Foto vía Divine in the Daily
Las bicis crecen con una, son parte de la vida. Mi primera bicicleta llegó un 25 de diciembre, de la mano del Viejito Pacuero. Pequeña, rosada, modelo mini, con rueditas laterales, canasto y timbre. Ese regalo fue mi primer paso para “ser grande”, porque tener bici a esa edad era un poco como sacar licencia de conducir. Un pedacito de independencia y autonomía.
Como todo el mundo, tuve que aprender a equilibrarme sobre la bici, porque nadie nace sabiendo. Tengo bonitos recuerdos de ese período, de la sensación de desafío y la de confianza, porque cuando miraba para atrás, estaba mi papá sujetándome, esperando a que aprendiera a equilibrarme por mí misma.
Cuando por fin aprendí, mi bici y yo fuimos inseparables. Si mi mamá me pedía ir a comprar a la esquina, partía en bicicleta. También salía tardes enteras a recorrer mi barrio, armábamos grupos grandes con mis amigos y pedaleábamos durante horas. Qué decir en vacaciones, con la bicicleta a todos lados: a la playa, al cerro, a la casa de mis primos. Éramos una.
Con el tiempo, yo crecí, pero mi bicicleta no. Cada vez sus pedales eran más incómodos y empecé a pensar que éramos un poco incompatibles. Entonces la renové. Fue triste igual, porque le había tomado cariño, pero el contexto había cambiado. Ya no me servía una bici diseñada para una niña de seis años, necesitaba una que me acompañara en mi adolescencia.

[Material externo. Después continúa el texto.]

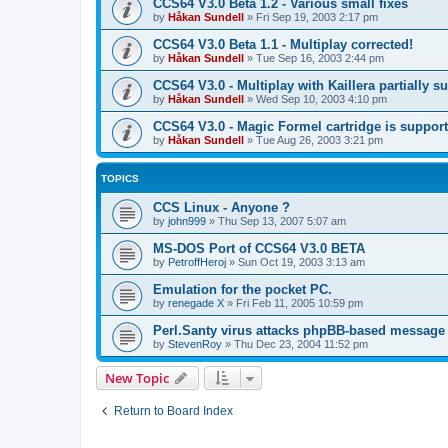
CCS64 V3.0 Beta 1.2 - Various small fixes
by
Håkan Sundell
»
Fri Sep 19, 2003 2:17 pm
CCS64 V3.0 Beta 1.1 - Multiplay corrected!
by
Håkan Sundell
»
Tue Sep 16, 2003 2:44 pm
CCS64 V3.0 - Multiplay with Kaillera partially s
by
Håkan Sundell
»
Wed Sep 10, 2003 4:10 pm
CCS64 V3.0 - Magic Formel cartridge is suppor
by
Håkan Sundell
»
Tue Aug 26, 2003 3:21 pm
TOPICS
CCS Linux - Anyone ?
by
john999
»
Thu Sep 13, 2007 5:07 am
MS-DOS Port of CCS64 V3.0 BETA
by
PetroffHeroj
»
Sun Oct 19, 2003 3:13 am
Emulation for the pocket PC.
by
renegade X
»
Fri Feb 11, 2005 10:59 pm
Perl.Santy virus attacks phpBB-based message
by
StevenRoy
»
Thu Dec 23, 2004 11:52 pm
New Topic
Return to Board Index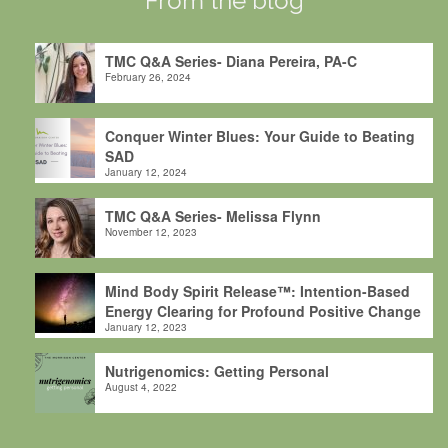
From the blog
TMC Q&A Series- Diana Pereira, PA-C
February 26, 2024
Conquer Winter Blues: Your Guide to Beating
SAD
January 12, 2024
TMC Q&A Series- Melissa Flynn
November 12, 2023
Mind Body Spirit Release™: Intention-Based
Energy Clearing for Profound Positive Change
January 12, 2023
Nutrigenomics: Getting Personal
August 4, 2022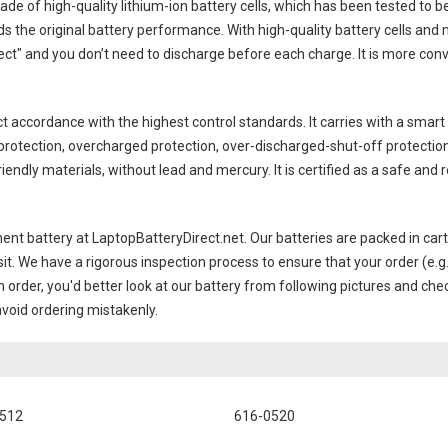
ade of high-quality lithium-ion battery cells, which has been tested to b
 the original battery performance. With high-quality battery cells and 
ct" and you don’t need to discharge before each charge. It is more con
ct accordance with the highest control standards. It carries with a smart 
rotection, overcharged protection, over-discharged-shut-off protectio
endly materials, without lead and mercury. It is certified as a safe and r
ent battery
at LaptopBatteryDirect.net. Our batteries are packed in car
sit. We have a rigorous inspection process to ensure that your order (e.g
 order, you'd better look at our battery from following pictures and check
avoid ordering mistakenly.
0512
616-0520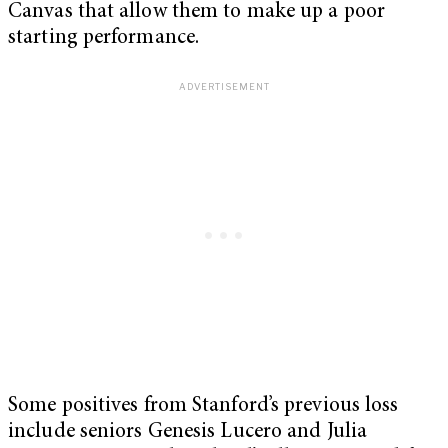
Canvas that allow them to make up a poor
starting performance.
Some positives from Stanford’s previous loss
include seniors Genesis Lucero and Julia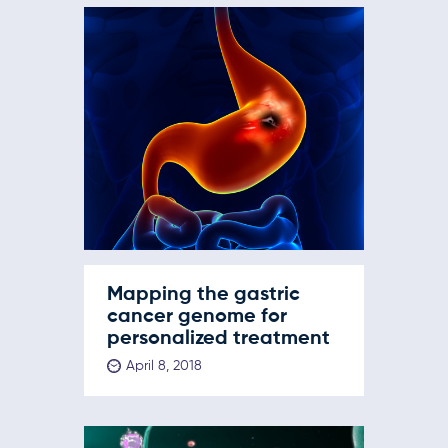
Mapping the gastric
cancer genome for
personalized treatment
April 8, 2018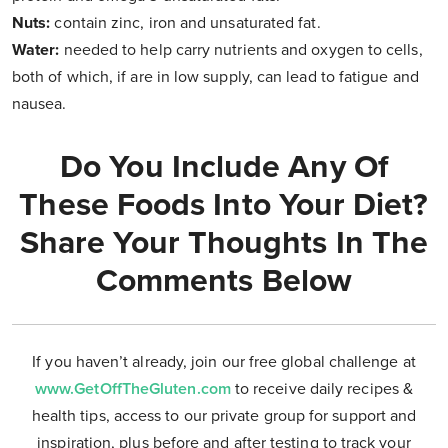
Nuts:
contain zinc, iron and unsaturated fat.
Water:
needed to help carry nutrients and oxygen to cells,
both of which, if are in low supply, can lead to fatigue and
nausea.
Do You Include Any Of
These Foods Into Your Diet?
Share Your Thoughts In The
Comments Below
If you haven’t already, join our free global challenge at
www.GetOffTheGluten.com
to receive daily recipes &
health tips, access to our private group for support and
inspiration, plus before and after testing to track your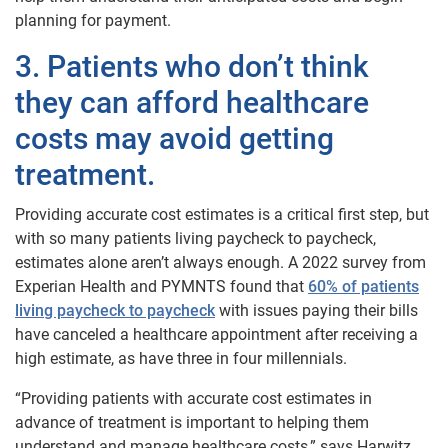
planning for payment.
3. Patients who don’t think
they can afford healthcare
costs may avoid getting
treatment.
Providing accurate cost estimates is a critical first step, but
with so many patients living paycheck to paycheck,
estimates alone aren’t always enough. A 2022 survey from
Experian Health and PYMNTS found that
60% of patients
living paycheck to paycheck
with issues paying their bills
have canceled a healthcare appointment after receiving a
high estimate, as have three in four millennials.
“Providing patients with accurate cost estimates in
advance of treatment is important to helping them
understand and manage healthcare costs,” says Harwitz.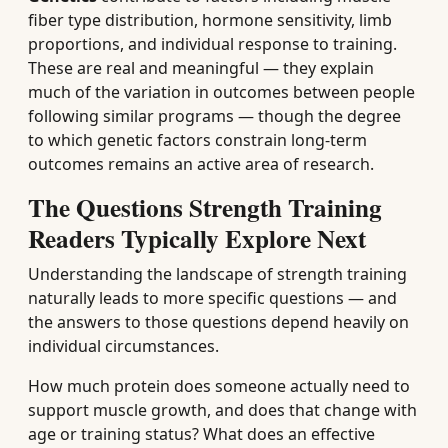
fiber type distribution, hormone sensitivity, limb
proportions, and individual response to training.
These are real and meaningful — they explain
much of the variation in outcomes between people
following similar programs — though the degree
to which genetic factors constrain long-term
outcomes remains an active area of research.
The Questions Strength Training
Readers Typically Explore Next
Understanding the landscape of strength training
naturally leads to more specific questions — and
the answers to those questions depend heavily on
individual circumstances.
How much protein does someone actually need to
support muscle growth, and does that change with
age or training status? What does an effective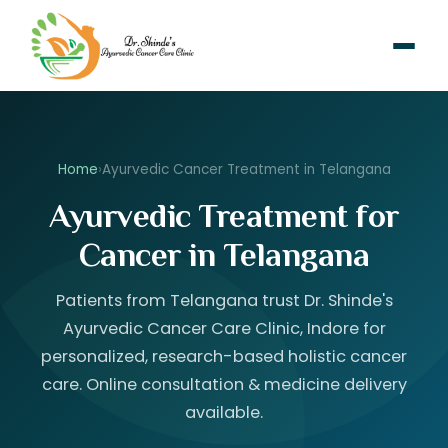
Home
›
Ayurvedic Cancer Treatment in Telangana
Ayurvedic Treatment for
Cancer in Telangana
Patients from Telangana trust Dr. Shinde's
Ayurvedic Cancer Care Clinic, Indore for
personalized, research-based holistic cancer
care. Online consultation & medicine delivery
available.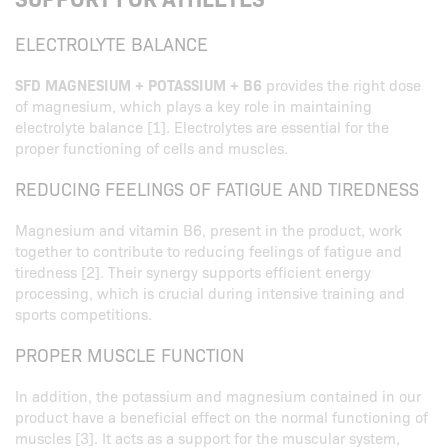
ELECTROLYTE BALANCE
SFD MAGNESIUM + POTASSIUM + B6
provides the right dose
of magnesium, which plays a key role in maintaining
electrolyte balance [1]. Electrolytes are essential for the
proper functioning of cells and muscles.
REDUCING FEELINGS OF FATIGUE AND TIREDNESS
Magnesium and vitamin B6, present in the product, work
together to contribute to reducing feelings of fatigue and
tiredness [2]. Their synergy supports efficient energy
processing, which is crucial during intensive training and
sports competitions.
PROPER MUSCLE FUNCTION
In addition, the potassium and magnesium contained in our
product have a beneficial effect on the normal functioning of
muscles [3]. It acts as a support for the muscular system,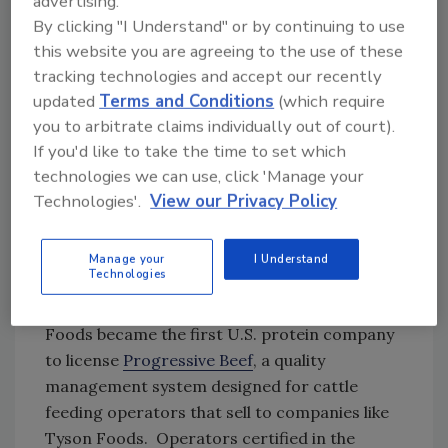
advertising.
and their communities, and a healthy
By clicking "I Understand" or by continuing to use
environment for us all,” said Dr. Sasha Gennet,
this website you are agreeing to the use of these
director of Sustainable Grazing Lands for The
tracking technologies and accept our recently
Nature Conservancy in North America. “Tyson
updated
Terms and Conditions
(which require
Foods is setting a great example of a
you to arbitrate claims individually out of court).
company that is taking proactive steps to
If you'd like to take the time to set which
achieve a sustainable beef system that
technologies we can use, click 'Manage your
supports farmers and ranchers while
Technologies'.
View our Privacy Policy
improving our critical natural resources,
including soil, water, and wildlife.”
Manage your
I Understand
Technologies
This latest initiative builds on Tyson Foods’
goal for beef sustainability. In 2018, Tyson
Foods became the first U.S. protein company
to license
Progressive Beef
, a quality
management system designed for cattle
feeding operators that sell to companies like
Tyson Foods. Operators certified in the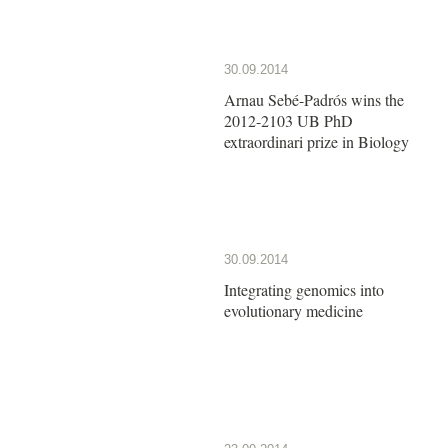
30.09.2014
Arnau Sebé-Padrós wins the
2012-2103 UB PhD
extraordinari prize in Biology
30.09.2014
Integrating genomics into
evolutionary medicine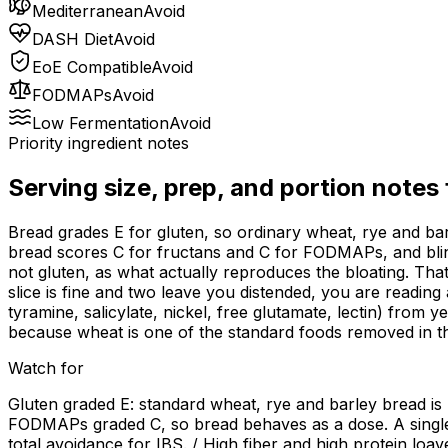
Mediterranean
Avoid
DASH Diet
Avoid
EoE Compatible
Avoid
FODMAPs
Avoid
Low Fermentation
Avoid
Priority ingredient notes
Serving size, prep, and portion notes
Bread grades E for gluten, so ordinary wheat, rye and barl
bread scores C for fructans and C for FODMAPs, and blinde
not gluten, as what actually reproduces the bloating. That
slice is fine and two leave you distended, you are readin
tyramine, salicylate, nickel, free glutamate, lectin) from 
because wheat is one of the standard foods removed in tha
Watch for
Gluten graded E: standard wheat, rye and barley bread is
FODMAPs graded C, so bread behaves as a dose. A single 
total avoidance for IBS. / High fiber and high protein loa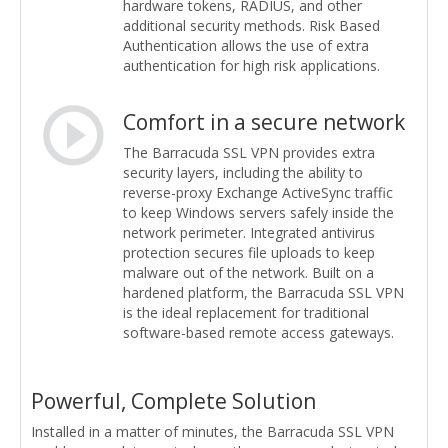
hardware tokens, RADIUS, and other
additional security methods. Risk Based
Authentication allows the use of extra
authentication for high risk applications.
Comfort in a secure network
The Barracuda SSL VPN provides extra
security layers, including the ability to
reverse-proxy Exchange ActiveSync traffic
to keep Windows servers safely inside the
network perimeter. Integrated antivirus
protection secures file uploads to keep
malware out of the network. Built on a
hardened platform, the Barracuda SSL VPN
is the ideal replacement for traditional
software-based remote access gateways.
Powerful, Complete Solution
Installed in a matter of minutes, the Barracuda SSL VPN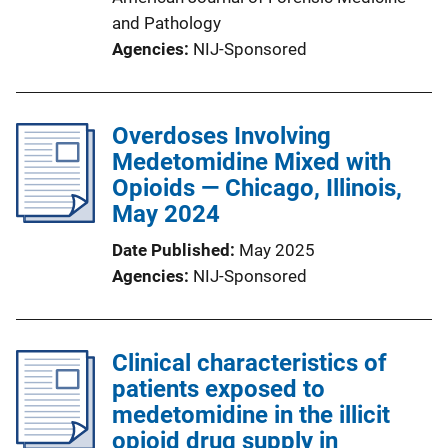
and Pathology
Agencies
NIJ-Sponsored
Overdoses Involving
Medetomidine Mixed with
Opioids — Chicago, Illinois,
May 2024
Date Published
May 2025
Agencies
NIJ-Sponsored
Clinical characteristics of
patients exposed to
medetomidine in the illicit
opioid drug supply in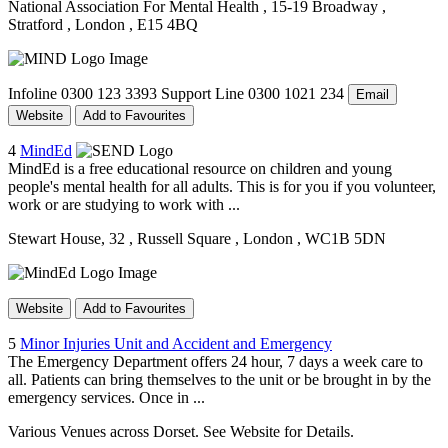
National Association For Mental Health
, 15-19 Broadway
,
Stratford
, London
, E15 4BQ
Infoline 0300 123 3393 Support Line 0300 1021 234
Email
Website
Add to Favourites
4
MindEd
MindEd is a free educational resource on children and young
people's mental health for all adults. This is for you if you volunteer,
work or are studying to work with ...
Stewart House, 32
, Russell Square
, London
, WC1B 5DN
Website
Add to Favourites
5
Minor Injuries Unit and Accident and Emergency
The Emergency Department offers 24 hour, 7 days a week care to
all. Patients can bring themselves to the unit or be brought in by the
emergency services. Once in ...
Various Venues across Dorset. See Website for Details.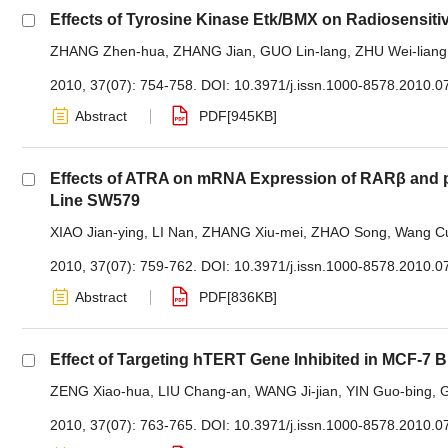
Effects of Tyrosine Kinase Etk/BMX on Radiosensiti
ZHANG Zhen-hua
,
ZHANG Jian
,
GUO Lin-lang
,
ZHU Wei-liang
2010, 37(07): 754-758.
DOI:
10.3971/j.issn.1000-8578.2010.0
Abstract
PDF[
945KB
]
Effects of ATRA on mRNA Expression of RARβ and p2
Line SW579
XIAO Jian-ying
,
LI Nan
,
ZHANG Xiu-mei
,
ZHAO Song
,
Wang Cu
2010, 37(07): 759-762.
DOI:
10.3971/j.issn.1000-8578.2010.0
Abstract
PDF[
836KB
]
Effect of Targeting hTERT Gene Inhibited in MCF-7 
ZENG Xiao-hua
,
LIU Chang-an
,
WANG Ji-jian
,
YIN Guo-bing
,
2010, 37(07): 763-765.
DOI:
10.3971/j.issn.1000-8578.2010.0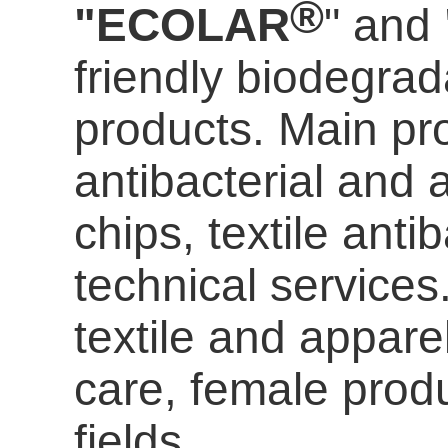
®
"ECOLAR
" and
friendly biodegrada
products. Main pro
antibacterial and a
chips, textile anti
technical services
textile and appare
care
, female prod
fields.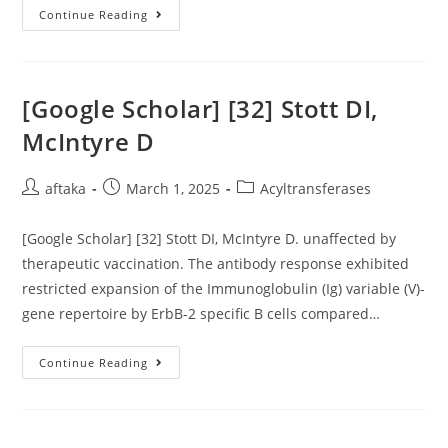
Membrane
Layer
Each
Continue Reading
Of
Our
Findings
Further
More
Suggest
[Google Scholar] [32] Stott DI,
That
DSB
McIntyre D
Repair
Is
Important
And
Post
Post
Post
aftaka
March 1, 2025
Acyltransferases
Good
author:
published:
category:
Enough
To
[Google Scholar] [32] Stott DI, McIntyre D. unaffected by
Ensure
The
therapeutic vaccination. The antibody response exhibited
Protection
And/or
restricted expansion of the Immunoglobulin (Ig) variable (V)-
Renewal
Of
gene repertoire by ErbB-2 specific B cells compared…
Break-
Proximal
Gene
[Google
Continue Reading
Reflection
Scholar]
Profiles
[32]
And,
Stott
By
DI,
Extendable,
McIntyre
Epigenetic
D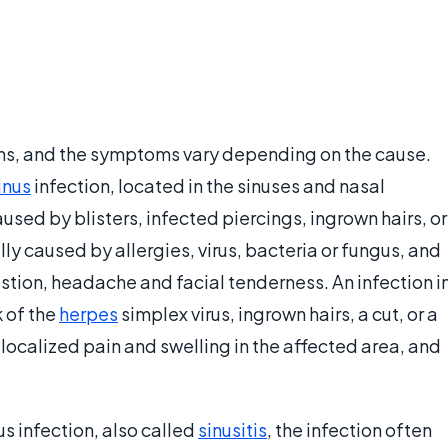
ions, and the symptoms vary depending on the cause.
inus
infection, located in the sinuses and nasal
aused by blisters, infected piercings, ingrown hairs, or
lly caused by allergies, virus, bacteria or fungus, and
tion, headache and facial tenderness. An infection i
 of the
herpes
simplex virus, ingrown hairs, a cut, or a
localized pain and swelling in the affected area, and
s infection, also called
sinusitis
, the infection often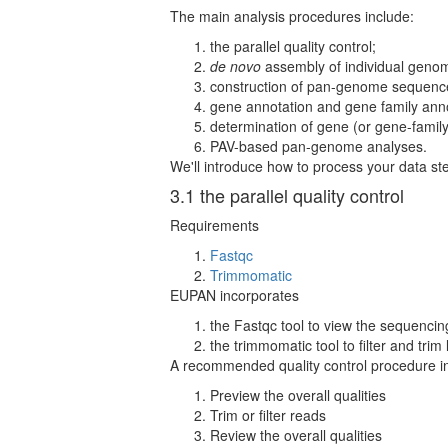
The main analysis procedures include:
the parallel quality control;
de novo
assembly of individual geno
construction of pan-genome sequenc
gene annotation and gene family anno
determination of gene (or gene-famil
PAV-based pan-genome analyses.
We'll introduce how to process your data st
3.1 the parallel quality control
Requirements
Fastqc
Trimmomatic
EUPAN incorporates
the Fastqc tool to view the sequencing
the trimmomatic tool to filter and trim
A recommended quality control procedure i
Preview the overall qualities
Trim or filter reads
Review the overall qualities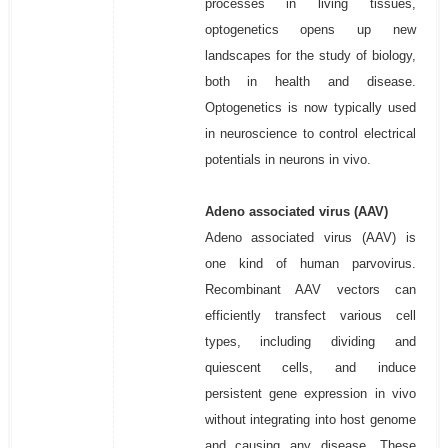
processes in living tissues,
optogenetics opens up new
landscapes for the study of biology,
both in health and disease.
Optogenetics is now typically used
in neuroscience to control electrical
potentials in neurons in vivo.
Adeno associated virus (AAV)
Adeno associated virus (AAV) is
one kind of human parvovirus.
Recombinant AAV vectors can
efficiently transfect various cell
types, including dividing and
quiescent cells, and induce
persistent gene expression in vivo
without integrating into host genome
and causing any disease. These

Así, para mi cumpleaños número 13, llegó mi nueva bicicleta, compañera que tengo hasta hoy. De mi primera bici, nunca más supe. Un día le pregunté a mi mamá por ella, me contó que la regaló a una vecina de nuestra casa anterior, que no vimos más. Un final penoso para una amistad re linda. Ojalá, donde sea que esté, la cuiden y la quieran tanto como lo hice yo.